Collected data entries

□ □ □ □ □ □ □

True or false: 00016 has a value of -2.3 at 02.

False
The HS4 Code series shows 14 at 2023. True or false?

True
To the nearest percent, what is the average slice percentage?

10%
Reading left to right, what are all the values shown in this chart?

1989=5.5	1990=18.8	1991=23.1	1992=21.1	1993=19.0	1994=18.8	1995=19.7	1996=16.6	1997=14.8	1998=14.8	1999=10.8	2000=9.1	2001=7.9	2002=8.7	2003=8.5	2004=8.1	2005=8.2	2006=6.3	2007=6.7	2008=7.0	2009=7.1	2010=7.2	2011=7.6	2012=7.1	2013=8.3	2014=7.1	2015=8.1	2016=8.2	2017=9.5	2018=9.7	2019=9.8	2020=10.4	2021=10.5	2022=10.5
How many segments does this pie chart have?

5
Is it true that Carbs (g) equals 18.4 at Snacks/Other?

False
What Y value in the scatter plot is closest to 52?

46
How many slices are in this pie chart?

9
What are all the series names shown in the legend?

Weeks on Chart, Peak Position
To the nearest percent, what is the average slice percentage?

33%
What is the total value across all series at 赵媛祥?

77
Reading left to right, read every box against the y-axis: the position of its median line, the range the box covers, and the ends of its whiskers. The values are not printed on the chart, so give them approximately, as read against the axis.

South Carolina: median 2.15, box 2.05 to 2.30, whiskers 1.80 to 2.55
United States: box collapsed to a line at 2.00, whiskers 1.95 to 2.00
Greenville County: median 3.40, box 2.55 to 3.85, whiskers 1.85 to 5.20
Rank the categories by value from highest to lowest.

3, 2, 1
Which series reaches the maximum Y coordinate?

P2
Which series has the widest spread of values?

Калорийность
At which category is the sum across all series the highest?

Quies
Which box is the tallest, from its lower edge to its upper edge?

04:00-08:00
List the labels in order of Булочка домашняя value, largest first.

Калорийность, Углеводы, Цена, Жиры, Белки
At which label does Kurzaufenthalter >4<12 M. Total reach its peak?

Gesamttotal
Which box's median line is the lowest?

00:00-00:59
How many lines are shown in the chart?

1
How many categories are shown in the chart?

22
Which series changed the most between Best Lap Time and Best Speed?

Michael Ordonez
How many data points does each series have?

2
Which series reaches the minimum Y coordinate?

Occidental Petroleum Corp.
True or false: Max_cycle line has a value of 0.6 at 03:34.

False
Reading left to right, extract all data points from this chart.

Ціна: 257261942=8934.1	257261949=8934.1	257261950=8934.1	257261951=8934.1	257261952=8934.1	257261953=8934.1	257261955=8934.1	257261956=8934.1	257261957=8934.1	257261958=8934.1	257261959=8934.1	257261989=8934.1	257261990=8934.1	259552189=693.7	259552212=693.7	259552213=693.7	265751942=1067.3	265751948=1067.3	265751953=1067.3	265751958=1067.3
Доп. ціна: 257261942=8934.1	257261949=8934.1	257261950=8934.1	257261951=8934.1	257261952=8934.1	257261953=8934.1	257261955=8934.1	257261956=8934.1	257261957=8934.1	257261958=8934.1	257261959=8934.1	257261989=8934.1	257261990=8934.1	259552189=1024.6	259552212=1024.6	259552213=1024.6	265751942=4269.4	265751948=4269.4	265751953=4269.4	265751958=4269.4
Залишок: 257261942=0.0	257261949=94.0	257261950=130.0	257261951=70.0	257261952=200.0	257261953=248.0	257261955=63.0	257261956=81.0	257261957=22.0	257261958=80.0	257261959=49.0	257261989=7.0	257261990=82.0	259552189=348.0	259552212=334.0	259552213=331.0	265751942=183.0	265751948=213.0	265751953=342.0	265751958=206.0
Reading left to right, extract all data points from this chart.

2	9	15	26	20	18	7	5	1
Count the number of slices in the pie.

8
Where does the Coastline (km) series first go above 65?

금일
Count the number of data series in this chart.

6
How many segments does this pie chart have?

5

□ □ □ □ □ □ □

▶ _YOUR GOAL_: Can you give all of the data above as a JSON list of strings, one string per line, with the blank lines left out?

▶ _SOLUTION FOR THIS TASK_:
[
  "True or false: 00016 has a value of -2.3 at 02.",
  "False",
  "The HS4 Code series shows 14 at 2023. True or false?",
  "True",
  "To the nearest percent, what is the average slice percentage?",
  "10%",
  "Reading left to right, what are all the values shown in this chart?",
  "1989=5.5\t1990=18.8\t1991=23.1\t1992=21.1\t1993=19.0\t1994=18.8\t1995=19.7\t1996=16.6\t1997=14.8\t1998=14.8\t1999=10.8\t2000=9.1\t2001=7.9\t2002=8.7\t2003=8.5\t2004=8.1\t2005=8.2\t2006=6.3\t2007=6.7\t2008=7.0\t2009=7.1\t2010=7.2\t2011=7.6\t2012=7.1\t2013=8.3\t2014=7.1\t2015=8.1\t2016=8.2\t2017=9.5\t2018=9.7\t2019=9.8\t2020=10.4\t2021=10.5\t2022=10.5",
  "How many segments does this pie chart have?",
  "5",
  "Is it true that Carbs (g) equals 18.4 at Snacks/Other?",
  "False",
  "What Y value in the scatter plot is closest to 52?",
  "46",
  "How many slices are in this pie chart?",
  "9",
  "What are all the series names shown in the legend?",
  "Weeks on Chart, Peak Position",
  "To the nearest percent, what is the average slice percentage?",
  "33%",
  "What is the total value across all series at 赵媛祥?",
  "77",
  "Reading left to right, read every box against the y-axis: the position of its median line, the range the box covers, and the ends of its whiskers. The values are not printed on the chart, so give them approximately, as read against the axis.",
  "South Carolina: median 2.15, box 2.05 to 2.30, whiskers 1.80 to 2.55",
  "United States: box collapsed to a line at 2.00, whiskers 1.95 to 2.00",
  "Greenville County: median 3.40, box 2.55 to 3.85, whiskers 1.85 to 5.20",
  "Rank the categories by value from highest to lowest.",
  "3, 2, 1",
  "Which series reaches the maximum Y coordinate?",
  "P2",
  "Which series has the widest spread of values?",
  "Калорийность",
  "At which category is the sum across all series the highest?",
  "Quies",
  "Which box is the tallest, from its lower edge to its upper edge?",
  "04:00-08:00",
  "List the labels in order of Булочка домашняя value, largest first.",
  "Калорийность, Углеводы, Цена, Жиры, Белки",
  "At which label does Kurzaufenthalter >4<12 M. Total reach its peak?",
  "Gesamttotal",
  "Which box's median line is the lowest?",
  "00:00-00:59",
  "How many lines are shown in the chart?",
  "1",
  "How many categories are shown in the chart?",
  "22",
  "Which series changed the most between Best Lap Time and Best Speed?",
  "Michael Ordonez",
  "How many data points does each series have?",
  "2",
  "Which series reaches the minimum Y coordinate?",
  "Occidental Petroleum Corp.",
  "True or false: Max_cycle line has a value of 0.6 at 03:34.",
  "False",
  "Reading left to right, extract all data points from this chart.",
  "Ціна: 257261942=8934.1\t257261949=8934.1\t257261950=8934.1\t257261951=8934.1\t257261952=8934.1\t257261953=8934.1\t257261955=8934.1\t257261956=8934.1\t257261957=8934.1\t257261958=8934.1\t257261959=8934.1\t257261989=8934.1\t257261990=8934.1\t259552189=693.7\t259552212=693.7\t259552213=693.7\t265751942=1067.3\t265751948=1067.3\t265751953=1067.3\t265751958=1067.3",
  "Доп. ціна: 257261942=8934.1\t257261949=8934.1\t257261950=8934.1\t257261951=8934.1\t257261952=8934.1\t257261953=8934.1\t257261955=8934.1\t257261956=8934.1\t257261957=8934.1\t257261958=8934.1\t257261959=8934.1\t257261989=8934.1\t257261990=8934.1\t259552189=1024.6\t259552212=1024.6\t259552213=1024.6\t265751942=4269.4\t265751948=4269.4\t265751953=4269.4\t265751958=4269.4",
  "Залишок: 257261942=0.0\t257261949=94.0\t257261950=130.0\t257261951=70.0\t257261952=200.0\t257261953=248.0\t257261955=63.0\t257261956=81.0\t257261957=22.0\t257261958=80.0\t257261959=49.0\t257261989=7.0\t257261990=82.0\t259552189=348.0\t259552212=334.0\t259552213=331.0\t265751942=183.0\t265751948=213.0\t265751953=342.0\t265751958=206.0",
  "Reading left to right, extract all data points from this chart.",
  "2\t9\t15\t26\t20\t18\t7\t5\t1",
  "Count the number of slices in the pie.",
  "8",
  "Where does the Coastline (km) series first go above 65?",
  "금일",
  "Count the number of data series in this chart.",
  "6",
  "How many segments does this pie chart have?",
  "5"
]